I used Sleuth to aggregate >500 preclinical oncology programs across 12 Pharma leaders and surface insights - here were 2 patterns that stood out:
1. Amongst these oncology powerhouses, half of all PC programs are unique
~50% pursue solo targets (~25%) or target combinations (~25%) that no other company in this group is pursuing. It's simultaneously true that Biotech is driving more industry R&D (>2/3 of recent FDA approvals came from biotech sponsors) and there's a long tail of independent Pharma exploration.
Even where multiple programs cluster (4+ in this peer set), most targets have limited late-stage development industry-wide, including MCL-1, SMARCA2, TEAD, MSLN and GPC3
2. Emerging modalities show extreme concentration, but most players hedge their bets
Across all 500+ programs, the split is what you'd expect: traditional small molecules dominate, with everything else from bispecifics, cell therapy, ADCs, radiopharma and degraders all clustered together.

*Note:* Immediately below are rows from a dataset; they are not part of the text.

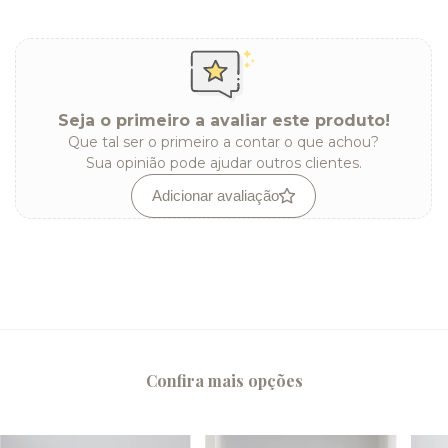
Seja o primeiro a avaliar este produto!
Que tal ser o primeiro a contar o que achou?
Sua opinião pode ajudar outros clientes.
Adicionar avaliação
Confira mais opções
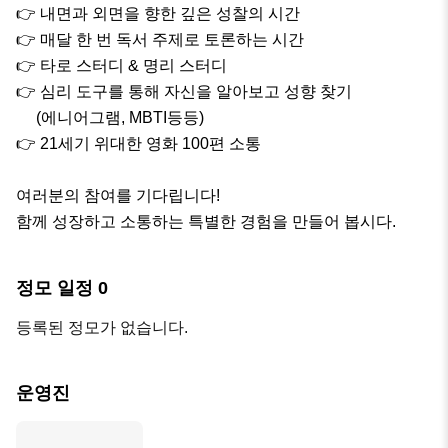
👉 내면과 외면을 향한 깊은 성찰의 시간

👉 매달 한 번 독서 주제로 토론하는 시간

👉 타로 스터디 & 명리 스터디

👉 심리 도구를 통해 자신을 알아보고 성향 찾기

     (에니어그램, MBTI등등)

👉 21세기 위대한 영화 100편 소통

여러분의 참여를 기다립니다!

함께 성장하고 소통하는 특별한 경험을 만들어 봅시다.
정모 일정
0
등록된 정모가 없습니다.
운영진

Within each company, the strategic concentration can be more striking:
- ~75% of radiopharma programs are concentrated in just 3 companies (AZ, BMS, Novartis)
- ~75% of cell therapy programs are in 4 (AZ, Amgen, Roche, AbbVie)
- Merck alone has 40% of all preclinical trispecific oncology programs, while Roche / Genentech dominate in BsAbs
But here's the nuance: most companies hedge strategically. Only 2 of 12 lack any cell therapy or radiopharma and only 1 lacks ADCs. Companies maintain broad coverage while concentrating resources where they see advantage - balancing optionality with deliberate bets.